Saved entries
+===+

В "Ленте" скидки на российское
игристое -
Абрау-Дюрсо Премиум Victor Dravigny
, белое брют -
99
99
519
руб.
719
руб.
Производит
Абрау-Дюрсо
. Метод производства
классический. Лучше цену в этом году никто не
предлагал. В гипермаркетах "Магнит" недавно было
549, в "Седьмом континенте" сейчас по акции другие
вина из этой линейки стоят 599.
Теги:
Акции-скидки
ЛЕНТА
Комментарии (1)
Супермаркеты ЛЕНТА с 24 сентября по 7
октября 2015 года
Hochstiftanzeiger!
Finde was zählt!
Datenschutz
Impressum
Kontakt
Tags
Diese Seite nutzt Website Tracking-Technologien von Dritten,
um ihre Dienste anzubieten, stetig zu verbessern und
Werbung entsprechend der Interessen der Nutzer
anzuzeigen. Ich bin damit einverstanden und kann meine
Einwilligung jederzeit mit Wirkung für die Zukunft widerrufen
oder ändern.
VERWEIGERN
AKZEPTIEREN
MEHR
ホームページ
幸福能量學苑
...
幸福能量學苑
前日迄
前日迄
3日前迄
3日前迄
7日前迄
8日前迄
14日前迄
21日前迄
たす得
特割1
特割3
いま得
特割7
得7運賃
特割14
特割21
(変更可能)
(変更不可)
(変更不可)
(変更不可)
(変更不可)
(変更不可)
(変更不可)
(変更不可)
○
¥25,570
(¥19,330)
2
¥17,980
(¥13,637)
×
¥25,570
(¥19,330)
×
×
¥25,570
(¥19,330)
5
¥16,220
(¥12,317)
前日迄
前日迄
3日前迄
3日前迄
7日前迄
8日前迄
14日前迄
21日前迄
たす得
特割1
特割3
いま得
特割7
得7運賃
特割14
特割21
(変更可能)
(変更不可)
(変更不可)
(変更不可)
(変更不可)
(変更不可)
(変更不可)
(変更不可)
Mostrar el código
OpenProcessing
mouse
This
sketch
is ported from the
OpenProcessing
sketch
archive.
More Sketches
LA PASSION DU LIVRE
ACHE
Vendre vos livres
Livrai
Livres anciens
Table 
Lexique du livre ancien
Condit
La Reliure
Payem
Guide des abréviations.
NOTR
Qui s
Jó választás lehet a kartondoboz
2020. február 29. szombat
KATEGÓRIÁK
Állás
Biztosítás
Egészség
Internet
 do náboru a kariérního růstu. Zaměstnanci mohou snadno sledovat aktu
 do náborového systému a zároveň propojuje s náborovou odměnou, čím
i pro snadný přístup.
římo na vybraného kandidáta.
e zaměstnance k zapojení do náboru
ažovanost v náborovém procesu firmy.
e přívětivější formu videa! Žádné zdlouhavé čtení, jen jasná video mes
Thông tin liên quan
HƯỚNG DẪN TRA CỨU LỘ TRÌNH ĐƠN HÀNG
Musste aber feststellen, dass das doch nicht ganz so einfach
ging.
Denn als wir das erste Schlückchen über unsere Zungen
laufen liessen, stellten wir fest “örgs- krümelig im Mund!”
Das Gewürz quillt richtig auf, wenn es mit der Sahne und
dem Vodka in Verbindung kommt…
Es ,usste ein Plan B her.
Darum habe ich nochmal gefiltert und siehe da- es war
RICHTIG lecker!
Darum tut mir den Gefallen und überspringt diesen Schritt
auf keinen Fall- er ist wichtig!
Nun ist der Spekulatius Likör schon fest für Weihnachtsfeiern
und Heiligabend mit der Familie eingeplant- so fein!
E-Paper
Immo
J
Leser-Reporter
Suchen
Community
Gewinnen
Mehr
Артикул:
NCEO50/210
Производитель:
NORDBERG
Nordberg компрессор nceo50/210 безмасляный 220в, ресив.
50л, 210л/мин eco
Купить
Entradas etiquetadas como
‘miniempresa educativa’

+===+

Render every line of the entries above as one numbered list, leaving out any blank lines.

1. В "Ленте" скидки на российское
2. игристое -
3. Абрау-Дюрсо Премиум Victor Dravigny
4. , белое брют -
5. 99
6. 99
7. 519
8. руб.
9. 719
10. руб.
11. Производит
12. Абрау-Дюрсо
13. . Метод производства
14. классический. Лучше цену в этом году никто не
15. предлагал. В гипермаркетах "Магнит" недавно было
16. 549, в "Седьмом континенте" сейчас по акции другие
17. вина из этой линейки стоят 599.
18. Теги:
19. Акции-скидки
20. ЛЕНТА
21. Комментарии (1)
22. Супермаркеты ЛЕНТА с 24 сентября по 7
23. октября 2015 года
24. Hochstiftanzeiger!
25. Finde was zählt!
26. Datenschutz
27. Impressum
28. Kontakt
29. Tags
30. Diese Seite nutzt Website Tracking-Technologien von Dritten,
31. um ihre Dienste anzubieten, stetig zu verbessern und
32. Werbung entsprechend der Interessen der Nutzer
33. anzuzeigen. Ich bin damit einverstanden und kann meine
34. Einwilligung jederzeit mit Wirkung für die Zukunft widerrufen
35. oder ändern.
36. VERWEIGERN
37. AKZEPTIEREN
38. MEHR
39. ホームページ
40. 幸福能量學苑
41. ...
42. 幸福能量學苑
43. 前日迄
44. 前日迄
45. 3日前迄
46. 3日前迄
47. 7日前迄
48. 8日前迄
49. 14日前迄
50. 21日前迄
51. たす得
52. 特割1
53. 特割3
54. いま得
55. 特割7
56. 得7運賃
57. 特割14
58. 特割21
59. (変更可能)
60. (変更不可)
61. (変更不可)
62. (変更不可)
63. (変更不可)
64. (変更不可)
65. (変更不可)
66. (変更不可)
67. ○
68. ¥25,570
69. (¥19,330)
70. 2
71. ¥17,980
72. (¥13,637)
73. ×
74. ¥25,570
75. (¥19,330)
76. ×
77. ×
78. ¥25,570
79. (¥19,330)
80. 5
81. ¥16,220
82. (¥12,317)
83. 前日迄
84. 前日迄
85. 3日前迄
86. 3日前迄
87. 7日前迄
88. 8日前迄
89. 14日前迄
90. 21日前迄
91. たす得
92. 特割1
93. 特割3
94. いま得
95. 特割7
96. 得7運賃
97. 特割14
98. 特割21
99. (変更可能)
100. (変更不可)
101. (変更不可)
102. (変更不可)
103. (変更不可)
104. (変更不可)
105. (変更不可)
106. (変更不可)
107. Mostrar el código
108. OpenProcessing
109. mouse
110. This
111. sketch
112. is ported from the
113. OpenProcessing
114. sketch
115. archive.
116. More Sketches
117. LA PASSION DU LIVRE
118. ACHE
119. Vendre vos livres
120. Livrai
121. Livres anciens
122. Table 
123. Lexique du livre ancien
124. Condit
125. La Reliure
126. Payem
127. Guide des abréviations.
128. NOTR
129. Qui s
130. Jó választás lehet a kartondoboz
131. 2020. február 29. szombat
132. KATEGÓRIÁK
133. Állás
134. Biztosítás
135. Egészség
136. Internet
137.  do náboru a kariérního růstu. Zaměstnanci mohou snadno sledovat aktu
138.  do náborového systému a zároveň propojuje s náborovou odměnou, čím
139. i pro snadný přístup.
140. římo na vybraného kandidáta.
141. e zaměstnance k zapojení do náboru
142. ažovanost v náborovém procesu firmy.
143. e přívětivější formu videa! Žádné zdlouhavé čtení, jen jasná video mes
144. Thông tin liên quan
145. HƯỚNG DẪN TRA CỨU LỘ TRÌNH ĐƠN HÀNG
146. Musste aber feststellen, dass das doch nicht ganz so einfach
147. ging.
148. Denn als wir das erste Schlückchen über unsere Zungen
149. laufen liessen, stellten wir fest “örgs- krümelig im Mund!”
150. Das Gewürz quillt richtig auf, wenn es mit der Sahne und
151. dem Vodka in Verbindung kommt…
152. Es ,usste ein Plan B her.
153. Darum habe ich nochmal gefiltert und siehe da- es war
154. RICHTIG lecker!
155. Darum tut mir den Gefallen und überspringt diesen Schritt
156. auf keinen Fall- er ist wichtig!
157. Nun ist der Spekulatius Likör schon fest für Weihnachtsfeiern
158. und Heiligabend mit der Familie eingeplant- so fein!
159. E-Paper
160. Immo
161. J
162. Leser-Reporter
163. Suchen
164. Community
165. Gewinnen
166. Mehr
167. Артикул:
168. NCEO50/210
169. Производитель:
170. NORDBERG
171. Nordberg компрессор nceo50/210 безмасляный 220в, ресив.
172. 50л, 210л/мин eco
173. Купить
174. Entradas etiquetadas como
175. ‘miniempresa educativa’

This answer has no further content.